A presidente da União dos Municípios da Bahia (UPB), Maria Quitéria, esteve aqui no Bahia Notícias e disse que neste ano, muitos candidatos vão querer ficar em segundo, torcendo para quem vencer nas urnas erre na lei. Assim, o segundo colocado ganharia no final. Quais são os erros que podem de fato ocorrer com mais regularidade no interior?
Olha, os casos que configuram cassação são: compra de votos,; uso abusivo da máquina pública, prefeitos que tentam se reeleger geralmente direcionam sua gestão para beneficiar as candidaturas, seja obrigando servidores a fazer campanha ou desvirtuando programas sociais para beneficiar determinados apoiadores; e o uso abusivo do poder econômico. Sobre o comentário de Maria Quitéria, da UPB, não sei se foi a intenção dela, mas não existe mais a possibilidade de o segundo colocado assumir. Se o primeiro colocado for cassado terá necessariamente que haver uma nova eleição. Direta ou indireta. Caso ele seja afastado em até três anos e meio de mandato, a eleição é direta. O povo vota. Se o afastamento ocorrer nos últimos seis meses, a eleição é indireta, feita pela Câmara de Vereadores. 
 

 
 
Como saber que determinado político faz uso abusivo do poder econômico?
Agora, as campanhas eleitoras têm um limite de gastos, e há uma resolução do Tribunal Superior Eleitoral (TSE) que estabelece o valor máximo que cada município deve gastar com campanhas de prefeitos e vereadores. 
 
 
É fácil de acessar na internet? 
Muito fácil. Se você foi no site do TSE e ver normas para eleições em 2016, verá que há um anexo dos mais de 5 mil municípios do país. Esse limite leva em consideração os valores gastos nas eleições de 2012. Com base naquela eleição, a resolução prevê que 70% do que foi gasto em 2012 deve ser o limite para 2016.

Amostra de dados -
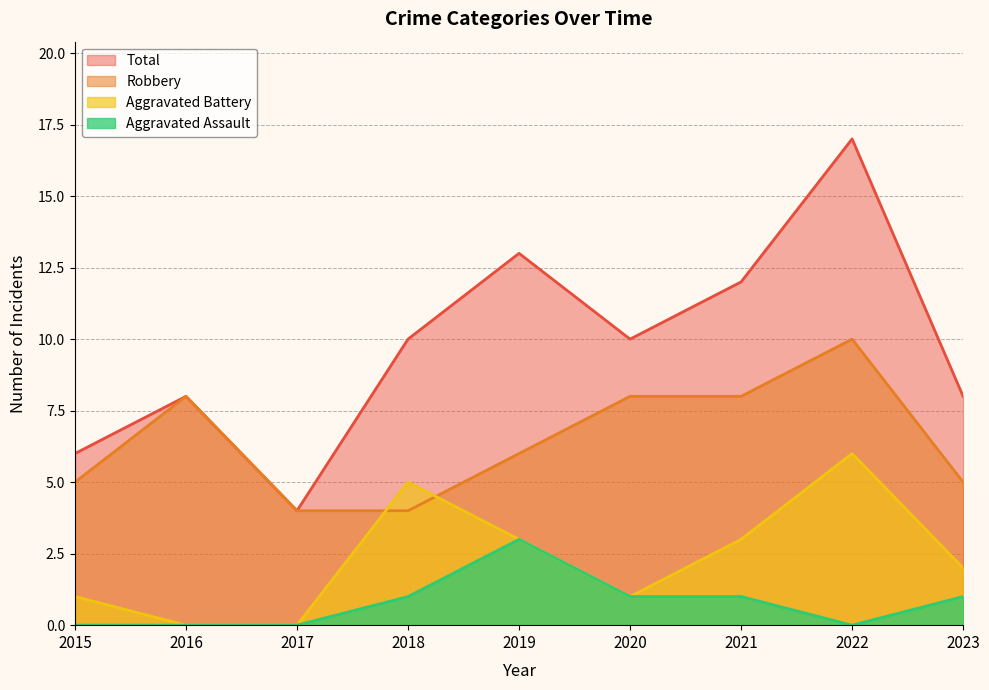

Is the value of Aggravated Assault at 2020 greater than the value of Total at 2016?

No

Instrução 1 -
Transcreva o trecho da entrevista que começa em "Agora, as campanhas" e segue até "acessar na internet?".
Instrução 2 -
Responda com base na entrevista:
(a) Se o afastamento do primeiro colocado ocorrer nos últimos seis meses de mandato, quem realiza a nova eleição?
(b) Qual tribunal tem a resolução que fixa o valor máximo de gastos de campanha por município?
(c) Que percentual do que foi gasto em 2012 deve ser o limite para 2016?
O material não tem nenhum papel nesta atividade.

Área de resposta 1 -
Agora, as campanhas eleitoras têm um limite de gastos, e há uma resolução do Tribunal Superior Eleitoral (TSE) que estabelece o valor máximo que cada município deve gastar com campanhas de prefeitos e vereadores. 
 
 
É fácil de acessar na internet?

Área de resposta 2 -
(a) A Câmara de Vereadores, em eleição indireta.
(b) O Tribunal Superior Eleitoral (TSE).
(c) 70%.